Figure 7: Hierarchical group size distributions (K=4) remain consistent with theoretical expectations: higher-order groups are smaller and rarer, validating the bias-variance trade-off underpinning HGPO.
Implications and Future Directions
HGPO sets a new benchmark for RL-based credit assignment in LLM-driven long-horizon tasks by tightly coupling the exploitation of historical context structure with adaptive estimation. The method removes the dependence on value networks and auxiliary models, enhancing reliability and transparency in training large agentic models. Practically, HGPO is robust to rollout artifacts arising from limited context lengths or weaker backbones, which is critical for scaling RL to real-world agentic environments with sparse rewards and high step counts.

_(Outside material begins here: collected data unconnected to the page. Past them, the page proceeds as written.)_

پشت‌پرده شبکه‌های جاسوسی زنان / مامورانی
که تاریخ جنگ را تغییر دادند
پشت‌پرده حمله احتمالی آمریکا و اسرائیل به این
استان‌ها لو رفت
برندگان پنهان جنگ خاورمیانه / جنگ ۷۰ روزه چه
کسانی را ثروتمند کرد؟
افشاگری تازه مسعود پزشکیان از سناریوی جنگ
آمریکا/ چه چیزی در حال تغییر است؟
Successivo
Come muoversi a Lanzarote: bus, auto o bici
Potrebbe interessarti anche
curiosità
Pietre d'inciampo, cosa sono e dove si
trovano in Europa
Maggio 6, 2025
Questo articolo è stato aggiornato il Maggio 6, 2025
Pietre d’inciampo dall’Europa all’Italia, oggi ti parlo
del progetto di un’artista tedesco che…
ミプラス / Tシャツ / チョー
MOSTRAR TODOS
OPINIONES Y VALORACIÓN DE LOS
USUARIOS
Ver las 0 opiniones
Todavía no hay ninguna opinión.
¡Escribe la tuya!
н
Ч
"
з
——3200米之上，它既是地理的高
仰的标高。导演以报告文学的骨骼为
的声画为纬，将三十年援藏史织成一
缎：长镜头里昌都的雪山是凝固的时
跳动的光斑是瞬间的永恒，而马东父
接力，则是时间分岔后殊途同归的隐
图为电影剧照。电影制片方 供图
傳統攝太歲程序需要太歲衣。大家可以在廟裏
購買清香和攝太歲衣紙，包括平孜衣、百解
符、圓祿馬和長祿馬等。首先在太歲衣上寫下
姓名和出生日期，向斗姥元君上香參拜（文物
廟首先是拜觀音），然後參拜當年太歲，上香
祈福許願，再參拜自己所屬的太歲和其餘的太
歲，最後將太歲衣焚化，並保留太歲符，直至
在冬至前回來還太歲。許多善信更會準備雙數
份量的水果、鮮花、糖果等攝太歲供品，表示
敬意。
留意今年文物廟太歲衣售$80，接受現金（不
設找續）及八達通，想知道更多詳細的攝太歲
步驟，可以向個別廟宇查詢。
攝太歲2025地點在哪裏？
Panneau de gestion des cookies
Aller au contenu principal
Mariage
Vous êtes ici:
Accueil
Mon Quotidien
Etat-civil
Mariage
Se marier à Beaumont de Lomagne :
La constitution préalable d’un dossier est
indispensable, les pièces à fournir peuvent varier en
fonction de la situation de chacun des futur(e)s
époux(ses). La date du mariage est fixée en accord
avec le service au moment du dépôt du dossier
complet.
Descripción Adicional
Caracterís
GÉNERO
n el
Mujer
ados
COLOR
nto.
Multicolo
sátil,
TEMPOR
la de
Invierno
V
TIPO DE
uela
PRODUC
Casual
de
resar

Future research directions include:
- Extending HGPO to memory modules employing explicit summarization, where hierarchical groupings must be inferred via embedding similarity rather than strict step identities;
- Investigating fully Bayesian or uncertainty-aware aggregation weights for further variance reduction;
- Integrating HGPO with multitask or meta-RL regimes to enable robust few-shot out-of-distribution generalization.
Conclusion
Hierarchy-of-Groups Policy Optimization (HGPO) advances the state-of-the-art in RL for long-horizon, LLM-based agentic tasks by reconciling context alignment and group-based advantage estimation. Through context-aware hierarchical grouping and adaptive weighted aggregation, HGPO delivers superior empirical performance, theoretical rigor in estimator bias-variance, and computational efficiency, offering a principled solution to persistent credit assignment challenges in large-scale agent RL (2602.22817).